DATA FOR THIS EXERCISE =>
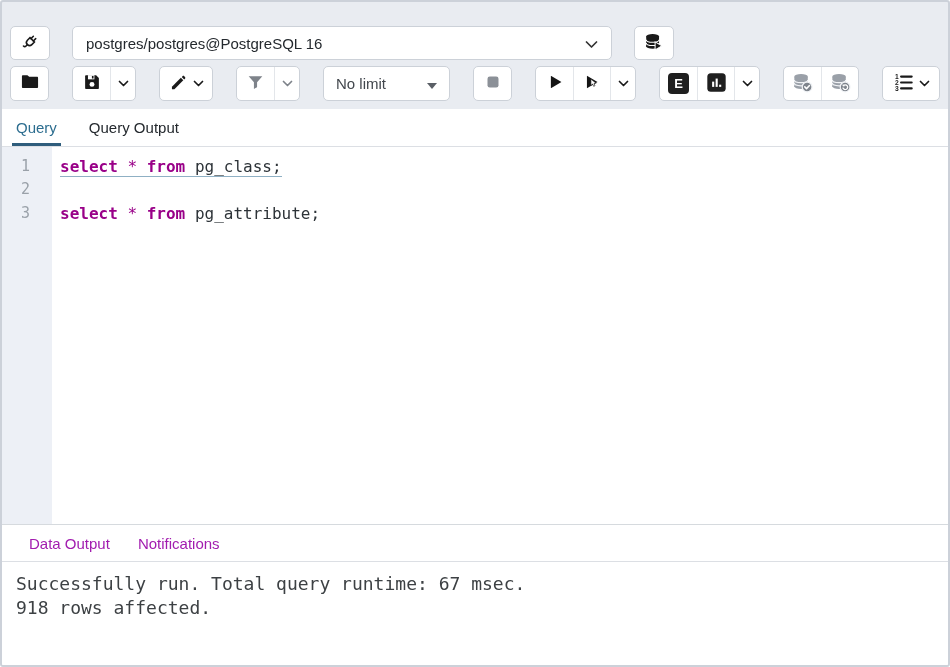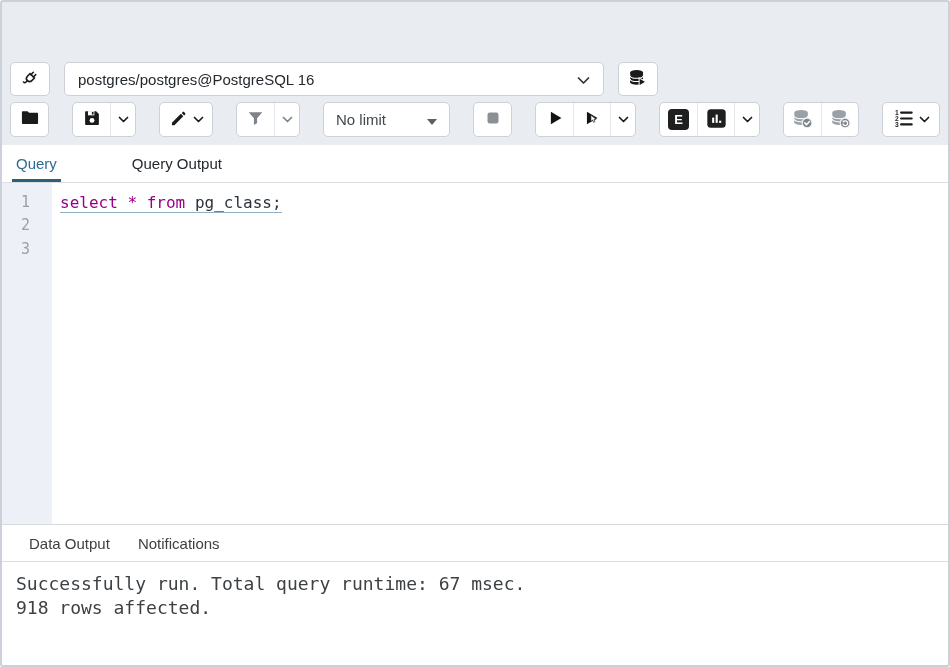--- a/index.html
+++ b/index.html
@@ -13,7 +13,7 @@
     overflow:hidden;
   }
   
-  .connection-bar { display:flex; align-items:center; padding:24px 8px 3px 8px; gap:14px;margin-top:36px; }
+  .connection-bar { display:flex; align-items:center; padding:24px 8px 3px 8px; gap:22px; }
   .icon-btn {
     height:34px; background:#fff; border:1px solid #ccd1d8; border-radius:5px;
     display:flex; align-items:center; justify-content:center; cursor:pointer;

DIRECTIVE => Go through the entries above and report every line in which the word "padding" appears.

EXPECTED OUTPUT =>
-  .connection-bar { display:flex; align-items:center; padding:24px 8px 3px 8px; gap:14px;margin-top:36px; }
+  .connection-bar { display:flex; align-items:center; padding:24px 8px 3px 8px; gap:22px; }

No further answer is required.